Malumunuz üzere, geçenlerde Gazeteci-Yazar Balçiçek Palmir, `mahalle baskısı` tanımlamasını dillerine dolayanlara madalyonun diğer yüzünü göstermiş, “Hayatımda ilk defa başkalarının yaptıklarından bu kadar utandım. Elinizi vicdanınıza koyun. Bu yapılanlar ayıp değil mi? Günün birinde türbanlı biri sizden bir yardım isterse el uzatmayacak mısınız? Biz böylesine insanlıktan çıktık mı?” sorusuyla bu ülkede oynanan oyunların temeline inmişti. Balçiçek Pamir üç olayla sordu: “Yeme-içme, gezme, denize girme hakkı yok mudur? Hayatımda ilk defa başkalarının yaptıklarından bu kadar utandım. Zaten birilerinin amacı toplumu bölmek, bizi böylesine garip insanlar haline getirmek değil miydi? Peki, biz niye alet oluyoruz?”

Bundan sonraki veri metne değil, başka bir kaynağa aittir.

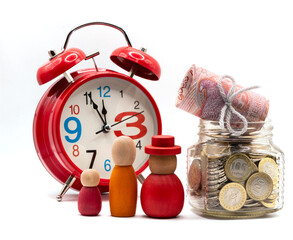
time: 11:55
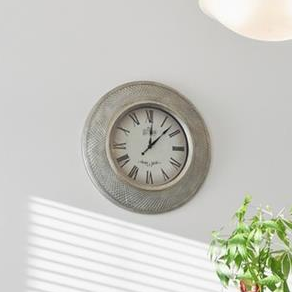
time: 12:07
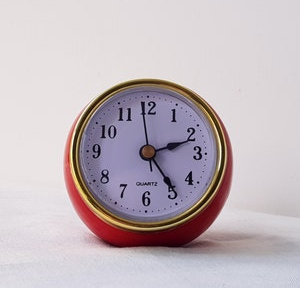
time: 2:24
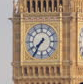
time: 7:35
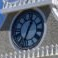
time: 12:32
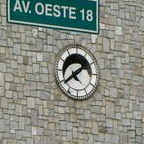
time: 1:39
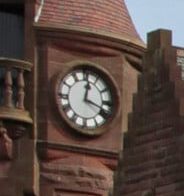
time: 12:18
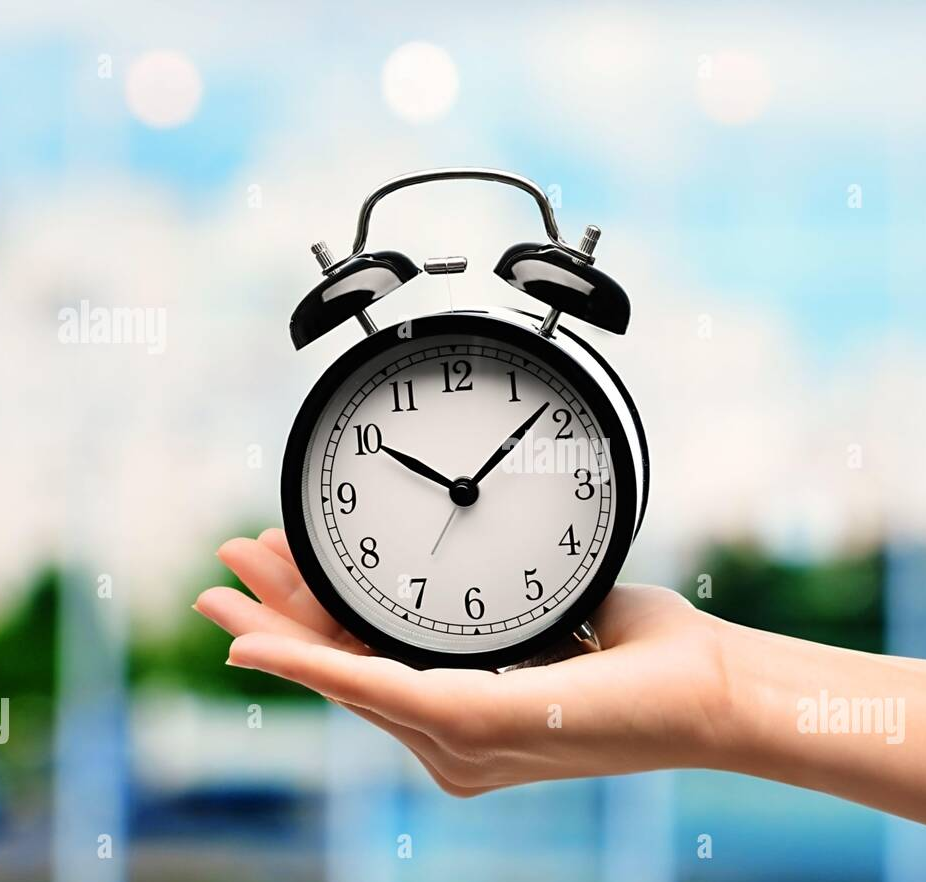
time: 10:07
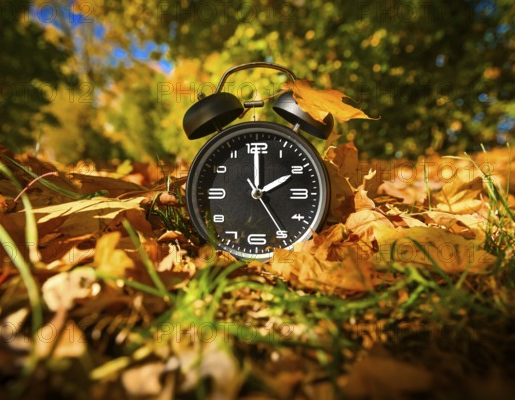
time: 2:00
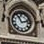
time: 11:12
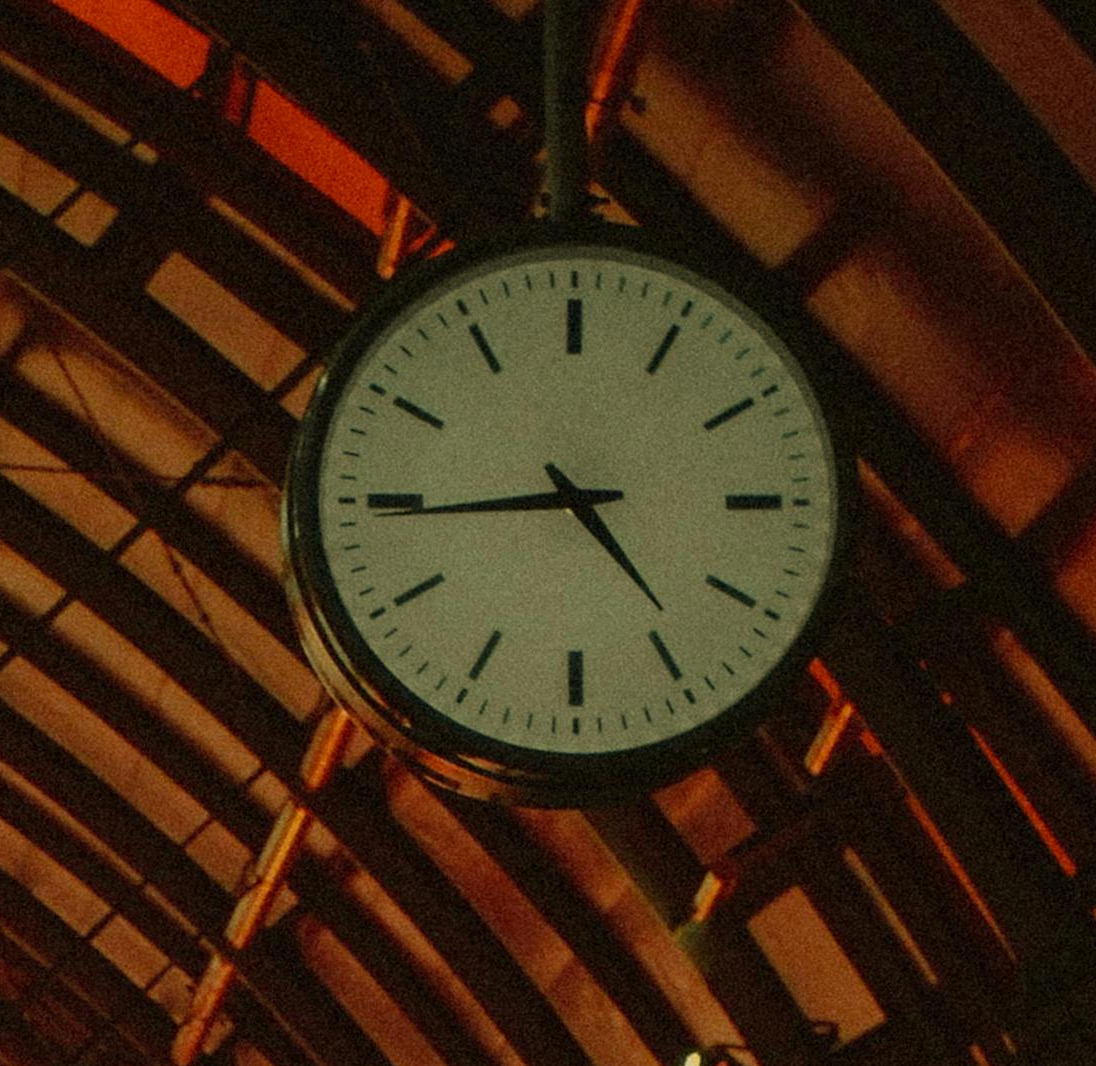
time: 4:44
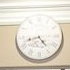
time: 4:42
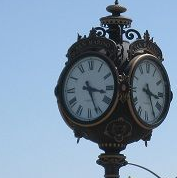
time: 3:26
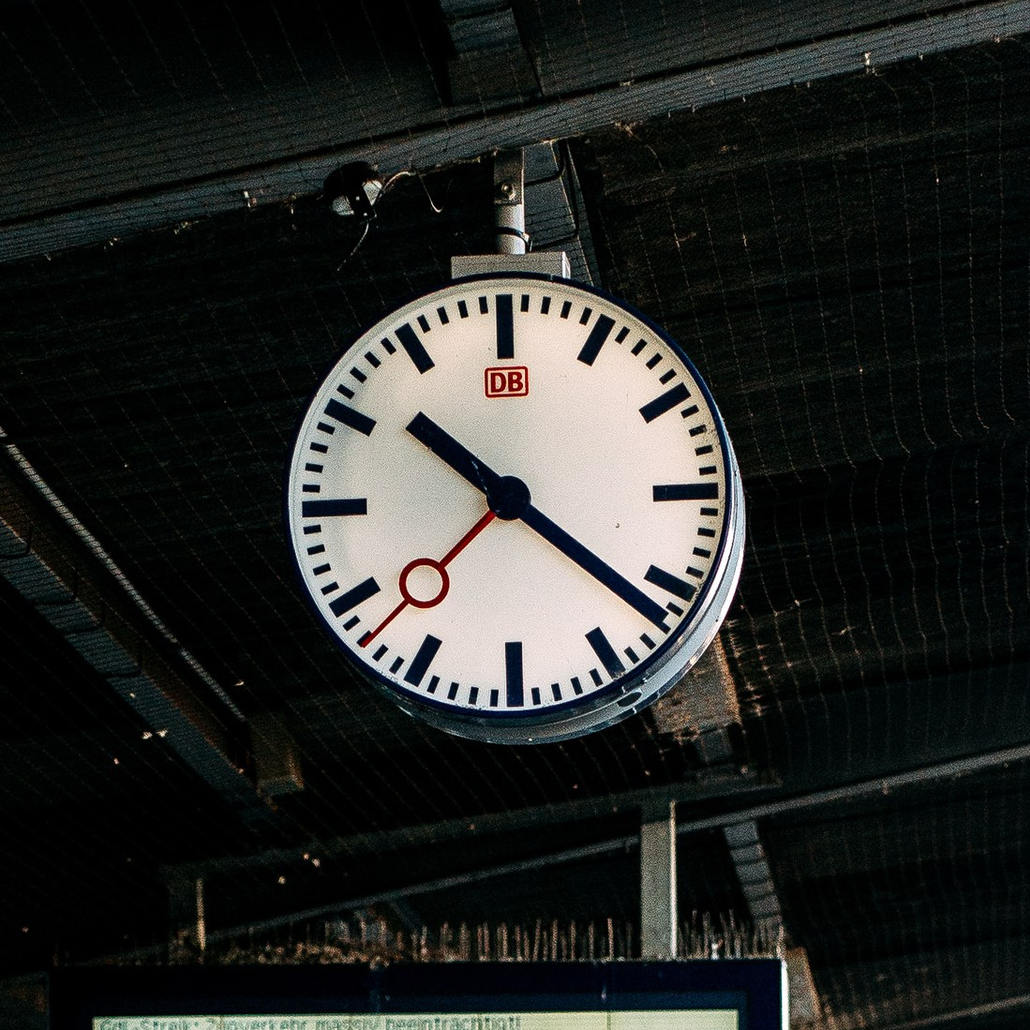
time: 10:21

Toplumu bölmek; insanları kutuplaştırarak din, dil, ırk, mezhep, meşrep… farklarıyla medeniyet inşasına zincirler vuranları daha ne kadar besleyeceğiz boynumuzda? Allah’tan korkarak, cenneti, cehennemi hesabı düşünüp de hayatına yön vermeye çalışan, değil bir insanı bir canlıya zarar vermekten kaçınarak ileriyi düşünen çağdaş insanlara nasıl “ortaçağ zihniyeti” muamelesi yapılıyor, anlamakta güçlük çekiyorum açıkçası. Bizleri ortaçağ zihniyetine gömüp, feodal yapıyı devam ettirmek isteyenler; güçsüzü ezmeye, fakirin hakkını (ç)almaya çalışanlardır bu ülkenin huzurunu bozanlar. Eşkıya yasaklarıyla insanların en doğal haklarını; özgürlüklerine dil uzatıyorlar.

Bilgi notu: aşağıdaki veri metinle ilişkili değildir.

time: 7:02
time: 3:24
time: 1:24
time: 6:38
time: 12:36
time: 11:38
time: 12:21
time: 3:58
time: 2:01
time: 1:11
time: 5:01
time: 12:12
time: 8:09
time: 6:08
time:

Freire Ezilenlerin Pedogojisi kitabında şöyle der: “Özgürlük fethedilir, armağan olarak alınamaz. Özgürlüğün izini, sürekli ve sorumlulukla sürmek gerekir. Özgürlük insanın dışında bir ideal değildir; mit haline gelen bir fikir de değildir. İnsanın yetkinleşme arayışının olmazsa olmaz bir koşuludur.”
Yıllar önce Ceviz Kabuğu programında bir aydınımız: “Bu ülkede mazlumun dini sorulmamalı, mezhebi, meşrebi, ideolojisi sorulmamalı. Mazlumsa eğer herkes arkasında olmalı, olmalıyız” deyip eklemişti: “Çünkü düşünceye yönelik, inanca yönelik her saldırı bir doğal afet gibidir. Bir zelzele gibidir. Ve düşünceyi yasaklayan her türlü yasak eşkıya yasağıdır. İnsana yönelik bir hakarete, ‘insan’ olan herkesin karşı çıkması gerekir.” Bir toplum niçin farklılaştırılmak istenir? Çünkü toplumu bölmenin, toplumda huzursuzluk çekememezlik çıkarmanın en iyi yöntemidir farklılaştırmak; diğer bir tabirle soylulaştırmaktır. Chicago Ekolü’nün temel sloganlarından olan "Toplumsal dönüşme kendini mekânda yansıtır" önermesine, üniversitelerin içinde bulunduğu durumu ele alarak idrak edebiliriz.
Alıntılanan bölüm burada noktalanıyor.